Overview
- Peptide DNLNATGTNESAFNC, corresponding to amino acid residues 21-35 of rat AT2 receptor (Accession P35351). Extracellular, N-terminal domain.
- Rat and mouse samples (1:200 – 1:500).
- Western blot analysis of mouse MS1 endothelial cells:1. Anti-Angiotensin II Receptor Type-2 (extracellular) Antibody, (AAR-012), (1:400).
2. Anti-Angiotensin II Receptor Type-2 (extracellular) Antibody, preincubated with Angiotensin II Receptor Type-2 (extracellular) Blocking Peptide (#BLP-AR012). - Western blot analysis of rat brain membranes:1. Anti-Angiotensin II Receptor Type-2 (extracellular) Antibody (AAR-012), (1:500).
2. Anti-Angiotensin II Receptor Type-2 (extracellular) Antibody, preincubated with Angiotensin II Receptor Type-2 (extracellular) Blocking Peptide (#BLP-AR012).
- Rat brain sections.
- Live intact rat GH3 pituitary cells (1:100).
Angiotensin II receptor type 2 or AT2 is one of the receptors that bind the octapeptide hormone Angiotensin II (Ang II).

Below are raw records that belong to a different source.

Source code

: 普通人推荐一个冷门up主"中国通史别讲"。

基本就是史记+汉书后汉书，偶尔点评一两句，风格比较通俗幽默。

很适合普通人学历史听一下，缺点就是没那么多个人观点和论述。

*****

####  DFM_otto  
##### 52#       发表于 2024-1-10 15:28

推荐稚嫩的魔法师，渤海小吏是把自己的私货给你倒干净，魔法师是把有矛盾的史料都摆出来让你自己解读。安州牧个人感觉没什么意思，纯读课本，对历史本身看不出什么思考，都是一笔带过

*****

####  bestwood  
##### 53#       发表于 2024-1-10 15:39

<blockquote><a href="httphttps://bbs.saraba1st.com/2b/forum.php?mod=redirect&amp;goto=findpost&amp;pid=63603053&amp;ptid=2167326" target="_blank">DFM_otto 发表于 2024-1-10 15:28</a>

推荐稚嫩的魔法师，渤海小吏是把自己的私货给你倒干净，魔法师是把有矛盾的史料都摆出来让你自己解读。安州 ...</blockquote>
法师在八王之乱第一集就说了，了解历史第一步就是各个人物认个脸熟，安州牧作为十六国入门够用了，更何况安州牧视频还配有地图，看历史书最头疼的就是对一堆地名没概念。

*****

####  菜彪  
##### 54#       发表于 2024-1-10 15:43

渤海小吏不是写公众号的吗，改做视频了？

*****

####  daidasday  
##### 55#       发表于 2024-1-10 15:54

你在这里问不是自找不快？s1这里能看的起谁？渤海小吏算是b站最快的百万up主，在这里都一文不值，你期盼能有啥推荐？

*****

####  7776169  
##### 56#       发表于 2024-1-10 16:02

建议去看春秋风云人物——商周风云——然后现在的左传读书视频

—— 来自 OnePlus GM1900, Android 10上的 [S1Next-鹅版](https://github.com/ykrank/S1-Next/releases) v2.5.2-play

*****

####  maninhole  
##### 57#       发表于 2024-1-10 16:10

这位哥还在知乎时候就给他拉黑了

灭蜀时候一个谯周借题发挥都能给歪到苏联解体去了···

Ang II is the peptide hormone that generates most of the known effects of the renin-angiotensin system (RAS). Ang II is generated from the angiotensinogen protein by the actions of renin, angiotensin converting enzyme (ACE) and other peptidases. Ang II has a central role in cardiovascular homeostasis by regulating vasoconstriction, renal Na+ and water readsorption. In addition, Ang II induces cell growth and proliferation and has pro-inflammatory effects.
Most of the physiological actions of Ang II are mediated by AT1 a member of the 7-transmembrane domain, G protein-coupled receptor (GPCR) superfamily. AT2 is also a GPCR, and is largely believed to have counter-regulatory roles to the ones exerted through the AT1 receptor. Hence, binding of Ang II to the AT2 receptor will result in growth arrest and apoptosis, vasodilatation and hypotension.
Although the AT2 receptor is structurally a member of the GPCR superfamily, the signaling mechanisms elicited following AT2 receptor activation are not fully clarified. Recent evidence indicates that the AT2 receptor signals through the Giα2 and the Giα3 proteins and through the activation of phosphotyrosine phosphatases such as SHP-1.
AT2 receptor distribution is more restricted than that of the AT1 receptor. The highest expression levels of AT2 have been found in the fetus, which is followed by a marked decrease shortly after birth. Nevertheless, significant AT2 receptor expression can be detected in the heart, kidney, vascular endothelial cells and brain, among others.